#### What this task involves:
Please repeat the listing below in its entirety, exactly.

↓

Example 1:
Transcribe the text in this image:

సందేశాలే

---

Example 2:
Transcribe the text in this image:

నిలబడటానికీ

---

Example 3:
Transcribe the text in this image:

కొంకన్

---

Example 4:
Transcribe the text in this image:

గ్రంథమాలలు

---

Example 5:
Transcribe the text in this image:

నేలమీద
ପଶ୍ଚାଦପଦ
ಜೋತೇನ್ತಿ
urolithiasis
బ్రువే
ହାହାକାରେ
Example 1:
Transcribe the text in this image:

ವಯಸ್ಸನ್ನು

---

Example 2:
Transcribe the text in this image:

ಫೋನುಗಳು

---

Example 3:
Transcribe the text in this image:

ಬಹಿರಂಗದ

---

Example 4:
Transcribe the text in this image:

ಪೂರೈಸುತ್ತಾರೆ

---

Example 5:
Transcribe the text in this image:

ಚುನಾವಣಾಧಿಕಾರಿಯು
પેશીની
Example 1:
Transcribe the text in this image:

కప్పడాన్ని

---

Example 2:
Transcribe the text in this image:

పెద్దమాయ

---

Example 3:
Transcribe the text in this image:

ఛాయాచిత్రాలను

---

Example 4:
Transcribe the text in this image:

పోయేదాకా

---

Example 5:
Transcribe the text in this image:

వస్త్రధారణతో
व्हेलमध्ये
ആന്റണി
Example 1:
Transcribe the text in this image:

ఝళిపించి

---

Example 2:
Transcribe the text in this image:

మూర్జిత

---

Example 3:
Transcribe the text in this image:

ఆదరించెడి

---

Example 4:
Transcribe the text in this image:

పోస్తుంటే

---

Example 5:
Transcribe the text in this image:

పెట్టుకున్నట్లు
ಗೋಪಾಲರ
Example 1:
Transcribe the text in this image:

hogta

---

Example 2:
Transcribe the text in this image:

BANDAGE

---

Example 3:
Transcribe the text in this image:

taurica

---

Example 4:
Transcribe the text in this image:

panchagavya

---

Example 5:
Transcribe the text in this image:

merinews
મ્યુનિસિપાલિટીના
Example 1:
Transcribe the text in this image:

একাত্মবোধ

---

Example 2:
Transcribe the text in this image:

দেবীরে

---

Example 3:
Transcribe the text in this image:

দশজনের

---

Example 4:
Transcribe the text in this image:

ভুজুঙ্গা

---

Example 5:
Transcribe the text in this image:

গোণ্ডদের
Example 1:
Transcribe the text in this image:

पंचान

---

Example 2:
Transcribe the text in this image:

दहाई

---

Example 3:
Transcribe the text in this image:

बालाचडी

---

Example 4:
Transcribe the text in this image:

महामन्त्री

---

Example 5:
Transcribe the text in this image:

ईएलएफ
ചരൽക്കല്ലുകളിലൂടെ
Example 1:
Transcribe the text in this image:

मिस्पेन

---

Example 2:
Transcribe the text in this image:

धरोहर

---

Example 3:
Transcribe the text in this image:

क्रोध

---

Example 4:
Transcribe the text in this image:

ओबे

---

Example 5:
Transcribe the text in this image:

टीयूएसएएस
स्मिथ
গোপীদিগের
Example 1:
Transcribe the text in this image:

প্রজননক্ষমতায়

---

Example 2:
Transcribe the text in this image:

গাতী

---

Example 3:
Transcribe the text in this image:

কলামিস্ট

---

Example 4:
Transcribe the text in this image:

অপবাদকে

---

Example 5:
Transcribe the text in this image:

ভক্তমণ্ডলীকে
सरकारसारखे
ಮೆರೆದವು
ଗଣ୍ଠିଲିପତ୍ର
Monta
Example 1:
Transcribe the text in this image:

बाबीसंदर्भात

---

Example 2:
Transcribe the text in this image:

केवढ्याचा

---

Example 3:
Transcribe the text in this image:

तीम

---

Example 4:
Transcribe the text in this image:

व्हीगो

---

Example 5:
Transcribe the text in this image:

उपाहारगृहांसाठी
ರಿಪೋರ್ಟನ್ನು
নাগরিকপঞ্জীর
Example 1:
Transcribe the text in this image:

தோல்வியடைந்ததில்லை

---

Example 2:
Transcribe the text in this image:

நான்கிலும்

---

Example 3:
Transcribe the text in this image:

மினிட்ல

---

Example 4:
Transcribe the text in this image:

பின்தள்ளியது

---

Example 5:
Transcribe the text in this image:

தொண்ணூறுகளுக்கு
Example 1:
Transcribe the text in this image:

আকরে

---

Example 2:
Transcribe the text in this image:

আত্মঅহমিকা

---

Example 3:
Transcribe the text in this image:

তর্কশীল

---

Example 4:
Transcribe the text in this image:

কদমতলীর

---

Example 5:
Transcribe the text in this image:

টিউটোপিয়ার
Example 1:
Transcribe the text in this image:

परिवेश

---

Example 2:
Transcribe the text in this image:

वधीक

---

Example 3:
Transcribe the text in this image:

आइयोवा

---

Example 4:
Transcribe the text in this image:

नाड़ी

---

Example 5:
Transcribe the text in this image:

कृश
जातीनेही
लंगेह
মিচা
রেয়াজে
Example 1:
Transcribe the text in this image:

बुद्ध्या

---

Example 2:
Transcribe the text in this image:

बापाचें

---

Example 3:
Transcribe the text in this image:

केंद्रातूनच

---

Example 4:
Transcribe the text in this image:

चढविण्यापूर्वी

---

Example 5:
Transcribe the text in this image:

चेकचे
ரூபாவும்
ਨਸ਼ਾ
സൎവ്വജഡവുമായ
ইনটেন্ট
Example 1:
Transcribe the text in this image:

↑

#### Answer to this task:
Example 1:
Transcribe the text in this image:

సందేశాలే

---

Example 2:
Transcribe the text in this image:

నిలబడటానికీ

---

Example 3:
Transcribe the text in this image:

కొంకన్

---

Example 4:
Transcribe the text in this image:

గ్రంథమాలలు

---

Example 5:
Transcribe the text in this image:

నేలమీద
ପଶ୍ଚାଦପଦ
ಜೋತೇನ್ತಿ
urolithiasis
బ్రువే
ହାହାକାରେ
Example 1:
Transcribe the text in this image:

ವಯಸ್ಸನ್ನು

---

Example 2:
Transcribe the text in this image:

ಫೋನುಗಳು

---

Example 3:
Transcribe the text in this image:

ಬಹಿರಂಗದ

---

Example 4:
Transcribe the text in this image:

ಪೂರೈಸುತ್ತಾರೆ

---

Example 5:
Transcribe the text in this image:

ಚುನಾವಣಾಧಿಕಾರಿಯು
પેશીની
Example 1:
Transcribe the text in this image:

కప్పడాన్ని

---

Example 2:
Transcribe the text in this image:

పెద్దమాయ

---

Example 3:
Transcribe the text in this image:

ఛాయాచిత్రాలను

---

Example 4:
Transcribe the text in this image:

పోయేదాకా

---

Example 5:
Transcribe the text in this image:

వస్త్రధారణతో
व्हेलमध्ये
ആന്റണി
Example 1:
Transcribe the text in this image:

ఝళిపించి

---

Example 2:
Transcribe the text in this image:

మూర్జిత

---

Example 3:
Transcribe the text in this image:

ఆదరించెడి

---

Example 4:
Transcribe the text in this image:

పోస్తుంటే

---

Example 5:
Transcribe the text in this image:

పెట్టుకున్నట్లు
ಗೋಪಾಲರ
Example 1:
Transcribe the text in this image:

hogta

---

Example 2:
Transcribe the text in this image:

BANDAGE

---

Example 3:
Transcribe the text in this image:

taurica

---

Example 4:
Transcribe the text in this image:

panchagavya

---

Example 5:
Transcribe the text in this image:

merinews
મ્યુનિસિપાલિટીના
Example 1:
Transcribe the text in this image:

একাত্মবোধ

---

Example 2:
Transcribe the text in this image:

দেবীরে

---

Example 3:
Transcribe the text in this image:

দশজনের

---

Example 4:
Transcribe the text in this image:

ভুজুঙ্গা

---

Example 5:
Transcribe the text in this image:

গোণ্ডদের
Example 1:
Transcribe the text in this image:

पंचान

---

Example 2:
Transcribe the text in this image:

दहाई

---

Example 3:
Transcribe the text in this image:

बालाचडी

---

Example 4:
Transcribe the text in this image:

महामन्त्री

---

Example 5:
Transcribe the text in this image:

ईएलएफ
ചരൽക്കല്ലുകളിലൂടെ
Example 1:
Transcribe the text in this image:

मिस्पेन

---

Example 2:
Transcribe the text in this image:

धरोहर

---

Example 3:
Transcribe the text in this image:

क्रोध

---

Example 4:
Transcribe the text in this image:

ओबे

---

Example 5:
Transcribe the text in this image:

टीयूएसएएस
स्मिथ
গোপীদিগের
Example 1:
Transcribe the text in this image:

প্রজননক্ষমতায়

---

Example 2:
Transcribe the text in this image:

গাতী

---

Example 3:
Transcribe the text in this image:

কলামিস্ট

---

Example 4:
Transcribe the text in this image:

অপবাদকে

---

Example 5:
Transcribe the text in this image:

ভক্তমণ্ডলীকে
सरकारसारखे
ಮೆರೆದವು
ଗଣ୍ଠିଲିପତ୍ର
Monta
Example 1:
Transcribe the text in this image:

बाबीसंदर्भात

---

Example 2:
Transcribe the text in this image:

केवढ्याचा

---

Example 3:
Transcribe the text in this image:

तीम

---

Example 4:
Transcribe the text in this image:

व्हीगो

---

Example 5:
Transcribe the text in this image:

उपाहारगृहांसाठी
ರಿಪೋರ್ಟನ್ನು
নাগরিকপঞ্জীর
Example 1:
Transcribe the text in this image:

தோல்வியடைந்ததில்லை

---

Example 2:
Transcribe the text in this image:

நான்கிலும்

---

Example 3:
Transcribe the text in this image:

மினிட்ல

---

Example 4:
Transcribe the text in this image:

பின்தள்ளியது

---

Example 5:
Transcribe the text in this image:

தொண்ணூறுகளுக்கு
Example 1:
Transcribe the text in this image:

আকরে

---

Example 2:
Transcribe the text in this image:

আত্মঅহমিকা

---

Example 3:
Transcribe the text in this image:

তর্কশীল

---

Example 4:
Transcribe the text in this image:

কদমতলীর

---

Example 5:
Transcribe the text in this image:

টিউটোপিয়ার
Example 1:
Transcribe the text in this image:

परिवेश

---

Example 2:
Transcribe the text in this image:

वधीक

---

Example 3:
Transcribe the text in this image:

आइयोवा

---

Example 4:
Transcribe the text in this image:

नाड़ी

---

Example 5:
Transcribe the text in this image:

कृश
जातीनेही
लंगेह
মিচা
রেয়াজে
Example 1:
Transcribe the text in this image:

बुद्ध्या

---

Example 2:
Transcribe the text in this image:

बापाचें

---

Example 3:
Transcribe the text in this image:

केंद्रातूनच

---

Example 4:
Transcribe the text in this image:

चढविण्यापूर्वी

---

Example 5:
Transcribe the text in this image:

चेकचे
ரூபாவும்
ਨਸ਼ਾ
സൎവ്വജഡവുമായ
ইনটেন্ট
Example 1:
Transcribe the text in this image:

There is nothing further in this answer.